Mond explaining why even science is controlled in this world: “I’m interested in truth, I like science. But truth’s a menace, science is a public danger. As dangerous as it’s been beneficent. It has given us the stablest equilibrium in history. China’s was hopelessly insecure by comparison; even the primitive matriarchies weren’t steadier than we are. Thanks, l repeat, to science. But we can’t allow science to undo its own good work. That’s why we so carefully limit the scope of its researches […]. We don’t allow it to deal with any but the most immediate problems of the moment. All other enquiries are most sedulously discouraged. It’s curious,” he went on after a little pause, “to read what people in the time of Our Ford used to write about scientific progress. They seemed to have imagined that it could be allowed to go on indefinitely, regardless of everything else. Knowledge was the highest good, truth the supreme value; all the rest was secondary and subordinate. True, ideas were beginning to change even then. Our Ford himself did a great deal to shift the emphasis from truth and beauty to comfort and happiness. Mass production demanded the shift. Universal happiness keeps the wheels steadily turning; truth and beauty can’t. And, of course, whenever the masses seized political power, then it was happiness rather than truth and beauty that mattered. Still, in spite of everything, unrestricted scientific research was still permitted. People still went on talking about truth and beauty as though they were the sovereign goods. Right up to the time of the Nine Years’ War. That made them change their tune all right. What’s the point of truth or beauty or knowledge when the anthrax bombs are popping all around you? That was when science first began to be controlled–after the Nine Years’ War. People were ready to have even their appetites controlled then. Anything for a quiet life. We’ve gone on controlling ever since. It hasn’t been very good for truth, of course. But it’s been very good for happiness. One can’t have something for nothing. Happiness has got to be paid for.”

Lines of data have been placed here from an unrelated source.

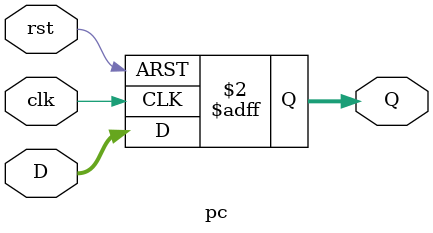
<source format=sv>
`timescale 1ns / 1ps

module pc(
    input  logic        clk         ,
    input  logic        rst         ,      
    input  logic [31:0] D           ,   
    output logic [31:0] Q
);

    always_ff @(posedge clk or posedge rst) begin
        if (rst)
            Q <= 32'h00000000;    
        else
            Q <= D;               
    end
endmodule

</source>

From the bathroom came an unpleasant and characteristic sound.
“Is there anything the matter?” Helmholtz called. There was no answer. The unpleasant sound was repeated, twice; there was silence. Then, with a click the bathroom door opened and, very pale, the Savage emerged. “I say,” Helmholtz exclaimed solicitously, “you do look ill, John!” “Did you eat something that didn’t agree with you?” asked Bernard. The Savage nodded. “I ate civilization.”